══ DATA TO EXAMINE ══
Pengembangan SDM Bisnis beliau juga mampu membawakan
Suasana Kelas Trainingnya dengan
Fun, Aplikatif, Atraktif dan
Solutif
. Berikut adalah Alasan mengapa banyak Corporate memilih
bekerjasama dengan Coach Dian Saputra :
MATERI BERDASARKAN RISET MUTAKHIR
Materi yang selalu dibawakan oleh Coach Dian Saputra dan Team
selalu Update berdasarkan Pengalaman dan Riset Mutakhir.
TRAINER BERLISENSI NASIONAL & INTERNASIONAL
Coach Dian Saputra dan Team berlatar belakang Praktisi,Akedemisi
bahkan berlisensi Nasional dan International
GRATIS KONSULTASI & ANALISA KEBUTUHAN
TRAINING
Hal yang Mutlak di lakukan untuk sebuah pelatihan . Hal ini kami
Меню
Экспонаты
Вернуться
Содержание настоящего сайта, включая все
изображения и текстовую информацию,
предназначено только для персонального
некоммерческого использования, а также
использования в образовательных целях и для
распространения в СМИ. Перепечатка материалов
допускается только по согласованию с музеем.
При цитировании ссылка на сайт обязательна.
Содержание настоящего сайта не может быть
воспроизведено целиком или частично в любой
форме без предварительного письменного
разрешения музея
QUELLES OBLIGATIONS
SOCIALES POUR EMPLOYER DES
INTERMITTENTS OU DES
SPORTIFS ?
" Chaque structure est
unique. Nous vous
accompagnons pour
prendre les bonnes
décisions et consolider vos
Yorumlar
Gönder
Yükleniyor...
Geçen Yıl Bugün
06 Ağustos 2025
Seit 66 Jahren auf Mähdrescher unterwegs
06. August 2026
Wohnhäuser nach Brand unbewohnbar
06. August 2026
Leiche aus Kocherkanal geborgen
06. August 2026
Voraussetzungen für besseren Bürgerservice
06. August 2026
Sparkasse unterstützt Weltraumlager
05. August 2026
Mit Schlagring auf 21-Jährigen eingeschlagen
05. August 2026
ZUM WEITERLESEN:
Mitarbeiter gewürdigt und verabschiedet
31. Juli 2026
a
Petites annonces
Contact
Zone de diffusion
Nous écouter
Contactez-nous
═══
══ DATA TO EXAMINE ══
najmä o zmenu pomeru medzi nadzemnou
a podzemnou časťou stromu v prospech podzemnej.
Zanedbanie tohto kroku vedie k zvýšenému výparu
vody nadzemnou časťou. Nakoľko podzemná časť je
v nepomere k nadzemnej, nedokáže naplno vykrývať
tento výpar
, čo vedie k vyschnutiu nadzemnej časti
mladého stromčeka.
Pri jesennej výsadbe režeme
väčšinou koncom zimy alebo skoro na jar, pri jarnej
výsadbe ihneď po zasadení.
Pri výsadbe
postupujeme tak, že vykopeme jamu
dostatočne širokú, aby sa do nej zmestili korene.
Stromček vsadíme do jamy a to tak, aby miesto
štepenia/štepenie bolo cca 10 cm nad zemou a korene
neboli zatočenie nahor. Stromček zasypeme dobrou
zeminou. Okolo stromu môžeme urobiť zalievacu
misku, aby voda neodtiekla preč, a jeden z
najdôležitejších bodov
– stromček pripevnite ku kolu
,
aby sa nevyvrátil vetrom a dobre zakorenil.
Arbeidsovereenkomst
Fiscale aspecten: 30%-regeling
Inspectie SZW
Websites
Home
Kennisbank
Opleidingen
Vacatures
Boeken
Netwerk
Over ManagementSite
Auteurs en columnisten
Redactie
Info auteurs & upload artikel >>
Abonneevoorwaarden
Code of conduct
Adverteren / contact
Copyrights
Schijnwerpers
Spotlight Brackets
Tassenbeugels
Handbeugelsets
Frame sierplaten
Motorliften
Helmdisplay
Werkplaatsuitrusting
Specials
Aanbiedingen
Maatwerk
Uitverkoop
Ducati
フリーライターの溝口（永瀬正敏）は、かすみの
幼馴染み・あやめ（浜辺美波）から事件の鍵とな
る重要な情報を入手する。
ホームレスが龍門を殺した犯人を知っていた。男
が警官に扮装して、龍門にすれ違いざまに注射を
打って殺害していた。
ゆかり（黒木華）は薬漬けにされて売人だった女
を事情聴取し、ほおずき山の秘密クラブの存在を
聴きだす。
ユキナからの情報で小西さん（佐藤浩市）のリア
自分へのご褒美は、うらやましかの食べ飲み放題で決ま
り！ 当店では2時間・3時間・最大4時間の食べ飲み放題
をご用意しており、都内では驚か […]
═══
• _TASK STATEMENT_:
Once the line with "vody nadzemnou časťou." is found in the records above, print exactly that line and every line after it through the line with "dostatočne širokú, aby".

• _WRITTEN REPLY_:
vody nadzemnou časťou. Nakoľko podzemná časť je
v nepomere k nadzemnej, nedokáže naplno vykrývať
tento výpar
, čo vedie k vyschnutiu nadzemnej časti
mladého stromčeka.
Pri jesennej výsadbe režeme
väčšinou koncom zimy alebo skoro na jar, pri jarnej
výsadbe ihneď po zasadení.
Pri výsadbe
postupujeme tak, že vykopeme jamu
dostatočne širokú, aby sa do nej zmestili korene.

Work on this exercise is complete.